Dataset records:
☆ ☆ ☆ ☆

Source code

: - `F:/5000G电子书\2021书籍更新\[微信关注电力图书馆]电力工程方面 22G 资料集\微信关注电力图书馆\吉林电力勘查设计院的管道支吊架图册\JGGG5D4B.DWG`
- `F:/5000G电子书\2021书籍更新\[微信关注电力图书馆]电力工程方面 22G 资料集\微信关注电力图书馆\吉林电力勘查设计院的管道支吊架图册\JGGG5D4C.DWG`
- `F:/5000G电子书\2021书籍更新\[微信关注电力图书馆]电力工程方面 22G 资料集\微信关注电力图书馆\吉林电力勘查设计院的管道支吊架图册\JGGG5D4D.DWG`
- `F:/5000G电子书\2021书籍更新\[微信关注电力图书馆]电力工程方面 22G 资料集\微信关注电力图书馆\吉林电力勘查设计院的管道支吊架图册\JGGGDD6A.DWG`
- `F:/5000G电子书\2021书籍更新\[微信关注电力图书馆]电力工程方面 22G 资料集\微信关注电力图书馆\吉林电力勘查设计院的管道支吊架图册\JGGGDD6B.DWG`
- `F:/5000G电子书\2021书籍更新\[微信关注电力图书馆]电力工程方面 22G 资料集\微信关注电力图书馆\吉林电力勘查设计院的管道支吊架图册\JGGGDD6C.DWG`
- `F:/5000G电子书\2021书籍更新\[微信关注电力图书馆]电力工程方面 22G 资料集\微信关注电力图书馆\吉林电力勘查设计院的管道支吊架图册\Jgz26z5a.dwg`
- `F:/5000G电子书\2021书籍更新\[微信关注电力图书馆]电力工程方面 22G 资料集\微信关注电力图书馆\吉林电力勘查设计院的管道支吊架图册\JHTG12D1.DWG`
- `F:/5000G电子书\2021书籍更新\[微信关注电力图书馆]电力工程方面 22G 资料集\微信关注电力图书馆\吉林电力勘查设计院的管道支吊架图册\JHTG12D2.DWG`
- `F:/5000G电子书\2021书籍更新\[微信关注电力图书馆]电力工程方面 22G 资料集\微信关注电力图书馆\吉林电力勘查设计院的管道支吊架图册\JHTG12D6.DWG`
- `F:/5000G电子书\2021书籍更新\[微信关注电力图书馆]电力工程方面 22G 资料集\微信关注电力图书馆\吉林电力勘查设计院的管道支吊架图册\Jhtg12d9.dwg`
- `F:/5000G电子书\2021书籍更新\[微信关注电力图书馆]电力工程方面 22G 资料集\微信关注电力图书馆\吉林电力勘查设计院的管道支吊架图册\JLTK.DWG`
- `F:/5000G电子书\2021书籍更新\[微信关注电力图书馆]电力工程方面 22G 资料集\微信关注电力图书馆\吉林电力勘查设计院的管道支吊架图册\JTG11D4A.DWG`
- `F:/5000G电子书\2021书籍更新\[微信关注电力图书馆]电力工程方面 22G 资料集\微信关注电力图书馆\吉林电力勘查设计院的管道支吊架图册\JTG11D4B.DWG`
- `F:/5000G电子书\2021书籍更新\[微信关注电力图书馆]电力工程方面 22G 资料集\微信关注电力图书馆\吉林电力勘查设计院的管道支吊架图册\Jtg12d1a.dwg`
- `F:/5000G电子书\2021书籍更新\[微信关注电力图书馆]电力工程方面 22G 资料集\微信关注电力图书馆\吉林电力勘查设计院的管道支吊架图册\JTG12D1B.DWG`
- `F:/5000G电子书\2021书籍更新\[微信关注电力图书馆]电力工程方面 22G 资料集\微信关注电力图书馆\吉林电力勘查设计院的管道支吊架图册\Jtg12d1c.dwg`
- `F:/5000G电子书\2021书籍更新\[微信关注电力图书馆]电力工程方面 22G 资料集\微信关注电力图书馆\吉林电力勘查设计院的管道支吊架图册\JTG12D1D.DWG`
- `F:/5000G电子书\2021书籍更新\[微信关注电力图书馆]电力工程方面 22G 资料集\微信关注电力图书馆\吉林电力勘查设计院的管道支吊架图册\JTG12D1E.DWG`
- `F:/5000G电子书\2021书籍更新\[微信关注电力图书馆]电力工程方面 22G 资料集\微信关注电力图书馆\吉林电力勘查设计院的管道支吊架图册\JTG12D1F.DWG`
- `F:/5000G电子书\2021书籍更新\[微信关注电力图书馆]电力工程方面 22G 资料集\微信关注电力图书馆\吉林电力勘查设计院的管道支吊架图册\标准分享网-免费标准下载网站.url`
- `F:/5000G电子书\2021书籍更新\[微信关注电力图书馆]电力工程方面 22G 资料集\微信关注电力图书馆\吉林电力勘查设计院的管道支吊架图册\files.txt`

☆ ☆ ☆ ☆

Your instructions: Reproduce all the data word for word.

Task answer:
Source code

: - `F:/5000G电子书\2021书籍更新\[微信关注电力图书馆]电力工程方面 22G 资料集\微信关注电力图书馆\吉林电力勘查设计院的管道支吊架图册\JGGG5D4B.DWG`
- `F:/5000G电子书\2021书籍更新\[微信关注电力图书馆]电力工程方面 22G 资料集\微信关注电力图书馆\吉林电力勘查设计院的管道支吊架图册\JGGG5D4C.DWG`
- `F:/5000G电子书\2021书籍更新\[微信关注电力图书馆]电力工程方面 22G 资料集\微信关注电力图书馆\吉林电力勘查设计院的管道支吊架图册\JGGG5D4D.DWG`
- `F:/5000G电子书\2021书籍更新\[微信关注电力图书馆]电力工程方面 22G 资料集\微信关注电力图书馆\吉林电力勘查设计院的管道支吊架图册\JGGGDD6A.DWG`
- `F:/5000G电子书\2021书籍更新\[微信关注电力图书馆]电力工程方面 22G 资料集\微信关注电力图书馆\吉林电力勘查设计院的管道支吊架图册\JGGGDD6B.DWG`
- `F:/5000G电子书\2021书籍更新\[微信关注电力图书馆]电力工程方面 22G 资料集\微信关注电力图书馆\吉林电力勘查设计院的管道支吊架图册\JGGGDD6C.DWG`
- `F:/5000G电子书\2021书籍更新\[微信关注电力图书馆]电力工程方面 22G 资料集\微信关注电力图书馆\吉林电力勘查设计院的管道支吊架图册\Jgz26z5a.dwg`
- `F:/5000G电子书\2021书籍更新\[微信关注电力图书馆]电力工程方面 22G 资料集\微信关注电力图书馆\吉林电力勘查设计院的管道支吊架图册\JHTG12D1.DWG`
- `F:/5000G电子书\2021书籍更新\[微信关注电力图书馆]电力工程方面 22G 资料集\微信关注电力图书馆\吉林电力勘查设计院的管道支吊架图册\JHTG12D2.DWG`
- `F:/5000G电子书\2021书籍更新\[微信关注电力图书馆]电力工程方面 22G 资料集\微信关注电力图书馆\吉林电力勘查设计院的管道支吊架图册\JHTG12D6.DWG`
- `F:/5000G电子书\2021书籍更新\[微信关注电力图书馆]电力工程方面 22G 资料集\微信关注电力图书馆\吉林电力勘查设计院的管道支吊架图册\Jhtg12d9.dwg`
- `F:/5000G电子书\2021书籍更新\[微信关注电力图书馆]电力工程方面 22G 资料集\微信关注电力图书馆\吉林电力勘查设计院的管道支吊架图册\JLTK.DWG`
- `F:/5000G电子书\2021书籍更新\[微信关注电力图书馆]电力工程方面 22G 资料集\微信关注电力图书馆\吉林电力勘查设计院的管道支吊架图册\JTG11D4A.DWG`
- `F:/5000G电子书\2021书籍更新\[微信关注电力图书馆]电力工程方面 22G 资料集\微信关注电力图书馆\吉林电力勘查设计院的管道支吊架图册\JTG11D4B.DWG`
- `F:/5000G电子书\2021书籍更新\[微信关注电力图书馆]电力工程方面 22G 资料集\微信关注电力图书馆\吉林电力勘查设计院的管道支吊架图册\Jtg12d1a.dwg`
- `F:/5000G电子书\2021书籍更新\[微信关注电力图书馆]电力工程方面 22G 资料集\微信关注电力图书馆\吉林电力勘查设计院的管道支吊架图册\JTG12D1B.DWG`
- `F:/5000G电子书\2021书籍更新\[微信关注电力图书馆]电力工程方面 22G 资料集\微信关注电力图书馆\吉林电力勘查设计院的管道支吊架图册\Jtg12d1c.dwg`
- `F:/5000G电子书\2021书籍更新\[微信关注电力图书馆]电力工程方面 22G 资料集\微信关注电力图书馆\吉林电力勘查设计院的管道支吊架图册\JTG12D1D.DWG`
- `F:/5000G电子书\2021书籍更新\[微信关注电力图书馆]电力工程方面 22G 资料集\微信关注电力图书馆\吉林电力勘查设计院的管道支吊架图册\JTG12D1E.DWG`
- `F:/5000G电子书\2021书籍更新\[微信关注电力图书馆]电力工程方面 22G 资料集\微信关注电力图书馆\吉林电力勘查设计院的管道支吊架图册\JTG12D1F.DWG`
- `F:/5000G电子书\2021书籍更新\[微信关注电力图书馆]电力工程方面 22G 资料集\微信关注电力图书馆\吉林电力勘查设计院的管道支吊架图册\标准分享网-免费标准下载网站.url`
- `F:/5000G电子书\2021书籍更新\[微信关注电力图书馆]电力工程方面 22G 资料集\微信关注电力图书馆\吉林电力勘查设计院的管道支吊架图册\files.txt`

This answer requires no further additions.